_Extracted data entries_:
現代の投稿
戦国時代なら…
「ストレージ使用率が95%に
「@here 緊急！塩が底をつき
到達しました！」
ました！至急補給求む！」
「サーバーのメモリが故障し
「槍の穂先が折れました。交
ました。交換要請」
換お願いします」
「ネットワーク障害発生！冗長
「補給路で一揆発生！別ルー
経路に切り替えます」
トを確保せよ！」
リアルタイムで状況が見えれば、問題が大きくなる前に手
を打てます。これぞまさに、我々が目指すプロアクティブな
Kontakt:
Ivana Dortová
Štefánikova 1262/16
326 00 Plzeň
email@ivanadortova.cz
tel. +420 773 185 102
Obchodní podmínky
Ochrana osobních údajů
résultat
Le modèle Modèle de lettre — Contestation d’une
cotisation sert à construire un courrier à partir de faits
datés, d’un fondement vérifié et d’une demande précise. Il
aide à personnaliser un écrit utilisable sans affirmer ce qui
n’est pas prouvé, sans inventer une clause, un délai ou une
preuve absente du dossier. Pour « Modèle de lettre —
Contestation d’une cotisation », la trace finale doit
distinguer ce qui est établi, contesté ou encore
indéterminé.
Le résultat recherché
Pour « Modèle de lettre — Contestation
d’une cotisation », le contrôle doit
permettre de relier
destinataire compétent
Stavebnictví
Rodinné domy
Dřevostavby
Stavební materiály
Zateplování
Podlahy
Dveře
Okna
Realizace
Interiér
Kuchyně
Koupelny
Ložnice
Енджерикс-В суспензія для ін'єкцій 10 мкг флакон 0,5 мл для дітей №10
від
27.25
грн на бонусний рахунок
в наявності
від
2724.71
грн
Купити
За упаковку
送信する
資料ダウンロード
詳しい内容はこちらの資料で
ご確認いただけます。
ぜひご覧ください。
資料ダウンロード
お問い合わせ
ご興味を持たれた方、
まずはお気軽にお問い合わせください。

_Exercise brief_: Write out every line of text from each of the items above, keeping each line's wording, characters and order unchanged.

_Result for this task_:
現代の投稿
戦国時代なら…
「ストレージ使用率が95%に
「@here 緊急！塩が底をつき
到達しました！」
ました！至急補給求む！」
「サーバーのメモリが故障し
「槍の穂先が折れました。交
ました。交換要請」
換お願いします」
「ネットワーク障害発生！冗長
「補給路で一揆発生！別ルー
経路に切り替えます」
トを確保せよ！」
リアルタイムで状況が見えれば、問題が大きくなる前に手
を打てます。これぞまさに、我々が目指すプロアクティブな
Kontakt:
Ivana Dortová
Štefánikova 1262/16
326 00 Plzeň
email@ivanadortova.cz
tel. +420 773 185 102
Obchodní podmínky
Ochrana osobních údajů
résultat
Le modèle Modèle de lettre — Contestation d’une
cotisation sert à construire un courrier à partir de faits
datés, d’un fondement vérifié et d’une demande précise. Il
aide à personnaliser un écrit utilisable sans affirmer ce qui
n’est pas prouvé, sans inventer une clause, un délai ou une
preuve absente du dossier. Pour « Modèle de lettre —
Contestation d’une cotisation », la trace finale doit
distinguer ce qui est établi, contesté ou encore
indéterminé.
Le résultat recherché
Pour « Modèle de lettre — Contestation
d’une cotisation », le contrôle doit
permettre de relier
destinataire compétent
Stavebnictví
Rodinné domy
Dřevostavby
Stavební materiály
Zateplování
Podlahy
Dveře
Okna
Realizace
Interiér
Kuchyně
Koupelny
Ložnice
Енджерикс-В суспензія для ін'єкцій 10 мкг флакон 0,5 мл для дітей №10
від
27.25
грн на бонусний рахунок
в наявності
від
2724.71
грн
Купити
За упаковку
送信する
資料ダウンロード
詳しい内容はこちらの資料で
ご確認いただけます。
ぜひご覧ください。
資料ダウンロード
お問い合わせ
ご興味を持たれた方、
まずはお気軽にお問い合わせください。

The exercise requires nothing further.